* **TASKS TO COMPLETE**
**a)** In the earnings call transcript, which tribe announced the deal for Sands Bethlehem?
**b)** From the earnings call transcript, list every person shown with a role label (executive or analyst) above a turn, along with that role.
**c)** Pick up the earnings call transcript right after its last line, continuing with the reply to Michael Pace's question.

* **DOCUMENT EXCERPT**
*** Begin section ***
So look, I know these calls are always difficult, so welcome to the public markets. But it's always challenging to talk too much about the M&A environment and pipeline, but can you just give us, to the extent possible, what's your kind of current read on partners that may be out there, opportunities to kind of transact in the gaming landscape? And just what kind of -- and specifically, maybe to ask 1 deal since it's in the headlines, any thoughts you might have on the announced transaction for Sands Bethlehem?

E
Edward Pitoniak
executive

Sure. I'll start off, Shaun. This is Ed. Good to talk to you. And then John will give you more detail and color. I think with now 3 gaming REITs in the space, I think the sector is being validated and moreover, being understood by a lot of market participants in a way that hasn't happened up until now. And I think there's increasing appreciation for the way in which a gaming REIT likely VICI can be a permanent capital source for operators who want to continue to grow their businesses. And we see that interest resulting in discussions. Again, these would be early and preliminary discussions on understanding each other better throughout the relationships that John has had and continues to grow in our sector. And with that, I'll turn it over to John.

J
John W. Payne
executive

Yes, Shaun, thanks for the question. And a little bit for us as being a new company, we're out trying to talk to every operator that's out there and introduce them to VICI and who we are and how we think about deals. So obviously, we're relatively new, and we're spending a lot of time in the field. It is an active space right now. You obviously referenced the deal that was announced by the Poarch Creek tribe with Sands Bethlehem that I've -- again, you're in the space, you understand that's been out there for quite a while. It seemed like a good deal for both sides and we'll have to see how that plays out. But we are spending a large amount of our time ensuring that operators understand who we are and how we can be partners with them in the future.

S
Shaun Kelley
analyst

And one more, if I could. Just your general thoughts on, like, could you ever partner with a tribal entity like that to be a financing partner or source in that kind of transaction where, I guess, they would have the license? It's not -- that's not a structure that we've traditionally seen, but we do see the tribes more active in -- both in that transaction and obviously moving around in Atlantic City, some, too.

J
John W. Payne
executive

Yes, I think that if the buyer didn't want to have a whole code takedown and wanted to have a structure on a commercial casino that was in an opco propco, there's no reason at all why we couldn't be involved in that. Or in this case, if ultimately the tribe decides to monetize their assets of the asset they just purchased, there's no reason why VICI wouldn't have interest in that. So it is another avenue for partnership that we continue to build our relationships with others and to introduce them to us. Obviously, we're the third in the space and we need to make sure people understand how we think about deals.

E
Edward Pitoniak
executive

And I would just add, Shaun, that obviously if the property is on fee simple non-tribal land, there'd really be nothing technically that would prohibit us from doing such a deal with each other's benefit.

Operator

Your next question comes from the line of Mike Pace with JPMorgan.

M
Michael Pace
analyst

I know you touched a little bit on this in the prepared remarks, but I'm wondering as it relates to the timing of the Caesar call options, I think you talked about it in terms of looking at that strategically, I'm curious what you mean by that and why, given the 10x cap rates that you could buy those at and where your stock trades, why you wouldn't do that sooner rather than later?
*** End section ***
* **EXCERPTED DATA**
*** Begin section ***
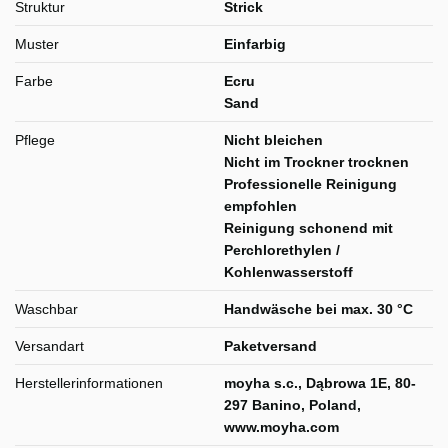
Struktur
Strick
Muster
Einfarbig
Farbe
Ecru
Sand
Pflege
Nicht bleichen
Nicht im Trockner trocknen
Professionelle Reinigung
empfohlen
Reinigung schonend mit
Perchlorethylen /
Kohlenwasserstoff
Waschbar
Handwäsche bei max. 30 °C
Versandart
Paketversand
Herstellerinformationen
moyha s.c., Dąbrowa 1E, 80-
297 Banino, Poland,
www.moyha.com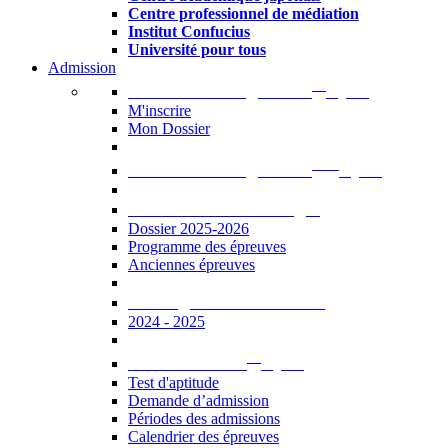
Centre professionnel de médiation
Institut Confucius
Université pour tous
Admission
er
Admission en ligne au 1
cycle
M'inscrire
Mon Dossier
ème
Admission en ligne au 2
cycle
Documents à télécharger
Dossier 2025-2026
Programme des épreuves
Anciennes épreuves
Catalogue des formations
2024 - 2025
er
Admission au 1
cycle
Test d'aptitude
Demande d’admission
Périodes des admissions
Calendrier des épreuves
*** End section ***
* **ANSWERS TO THE PROBLEMS**
**a)** The Poarch Creek tribe.

**b)**
Edward Pitoniak (executive)
John W. Payne (executive)
Shaun Kelley (analyst)
Michael Pace (analyst)

**c)**
E
Edward Pitoniak
executive

Yes, look, we will -- as we did say in the opening remarks, Mike, we will -- we very much value having these available to us over the next 5 years. And we're very, very mindful of the amount of accretion that should accrue to our owners the moment we take them down. What we will always do though is look at all opportunities in front of us to create value for the shareholder at a portfolio of opportunities. And if we've got opportunities to acquire properties accretively in the near to midterm that will not be around for 5 years in the way that the call properties will be, we would probably prioritize on those and move on those first. But always, again, remaining mindful of the accretion it will accrue to our owners through the exercise of them and not wait unduly and let long periods of dry spell go or any kind of dilutive holding of cash in the balance sheet if those opportunities are still out there. If -- sorry, if the call properties are still available to us.

M
Michael Pace
analyst

Got it. And then a balance sheet question. I'm just doing some math as you're throwing up numbers. Just the pro forma cash balance post IPO, call it, $800 million, can you confirm that? And then where would you like to run the balance sheet and leverage profile as M&A opportunities present themselves over time?

D
David Kieske
executive

Mike, nice to speak to you again. You're right on the cash. Post IPO, we're just north of $600 million, and with $184 million at year-end, so we're right at $800 million in totality today. We would like to run the balance sheet in kind of 5x to 5.5x total leverage. And so we sit in sub-5 today. That -- obviously, with all that cash, you'd expect it to increase. But our goal over the long term is in that low-5s range.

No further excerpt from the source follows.